START EXTRACTED INFORMATION
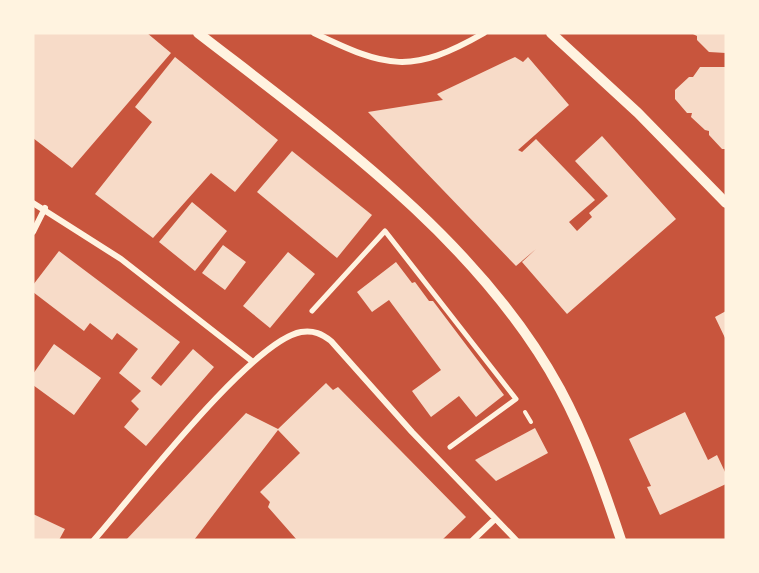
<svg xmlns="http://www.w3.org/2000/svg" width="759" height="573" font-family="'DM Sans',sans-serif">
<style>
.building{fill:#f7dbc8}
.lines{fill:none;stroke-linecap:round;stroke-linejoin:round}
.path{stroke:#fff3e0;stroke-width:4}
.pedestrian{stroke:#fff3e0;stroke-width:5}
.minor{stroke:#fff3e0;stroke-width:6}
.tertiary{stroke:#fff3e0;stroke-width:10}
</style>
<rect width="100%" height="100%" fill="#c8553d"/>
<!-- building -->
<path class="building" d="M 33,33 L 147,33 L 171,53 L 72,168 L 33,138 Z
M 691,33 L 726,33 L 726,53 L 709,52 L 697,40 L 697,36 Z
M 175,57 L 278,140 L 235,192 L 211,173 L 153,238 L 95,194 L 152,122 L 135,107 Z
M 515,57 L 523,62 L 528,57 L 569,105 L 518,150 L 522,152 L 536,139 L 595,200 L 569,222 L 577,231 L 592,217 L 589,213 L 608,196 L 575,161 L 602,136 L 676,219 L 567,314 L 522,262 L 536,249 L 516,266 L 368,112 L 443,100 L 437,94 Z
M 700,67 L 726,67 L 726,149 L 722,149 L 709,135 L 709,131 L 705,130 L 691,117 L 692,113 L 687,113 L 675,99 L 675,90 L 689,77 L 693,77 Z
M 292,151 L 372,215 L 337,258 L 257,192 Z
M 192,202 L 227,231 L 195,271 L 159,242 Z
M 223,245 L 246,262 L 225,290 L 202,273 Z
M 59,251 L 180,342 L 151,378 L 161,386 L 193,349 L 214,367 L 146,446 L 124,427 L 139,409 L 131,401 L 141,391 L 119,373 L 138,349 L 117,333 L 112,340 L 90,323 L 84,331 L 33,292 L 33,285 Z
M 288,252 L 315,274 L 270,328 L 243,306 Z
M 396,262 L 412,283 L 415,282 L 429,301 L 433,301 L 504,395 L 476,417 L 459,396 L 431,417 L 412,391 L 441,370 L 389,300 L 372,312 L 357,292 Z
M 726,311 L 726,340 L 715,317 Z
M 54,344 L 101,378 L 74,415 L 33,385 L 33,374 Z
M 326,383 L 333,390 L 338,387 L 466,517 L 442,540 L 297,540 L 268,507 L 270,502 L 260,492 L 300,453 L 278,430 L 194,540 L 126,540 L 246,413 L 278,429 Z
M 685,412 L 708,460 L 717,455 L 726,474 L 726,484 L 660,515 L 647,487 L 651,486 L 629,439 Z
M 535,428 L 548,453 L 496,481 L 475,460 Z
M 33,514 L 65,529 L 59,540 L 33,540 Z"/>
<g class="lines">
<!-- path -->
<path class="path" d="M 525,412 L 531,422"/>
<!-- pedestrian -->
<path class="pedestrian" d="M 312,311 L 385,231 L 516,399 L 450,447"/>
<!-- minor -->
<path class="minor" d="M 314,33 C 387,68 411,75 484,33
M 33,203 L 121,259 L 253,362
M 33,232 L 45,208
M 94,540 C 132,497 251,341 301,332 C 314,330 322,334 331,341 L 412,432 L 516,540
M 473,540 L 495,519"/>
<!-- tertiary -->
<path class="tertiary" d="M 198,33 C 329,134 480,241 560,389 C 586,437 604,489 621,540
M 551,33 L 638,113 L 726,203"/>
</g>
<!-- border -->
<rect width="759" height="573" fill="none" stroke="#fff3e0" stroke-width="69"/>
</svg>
END EXTRACTED INFORMATION
§ EXERCISE INSTRUCTIONS: Find the string "lines" in the entries above and return each line that holds it.

§ ANSWER FOR THE TASK:
.lines{fill:none;stroke-linecap:round;stroke-linejoin:round}
<g class="lines">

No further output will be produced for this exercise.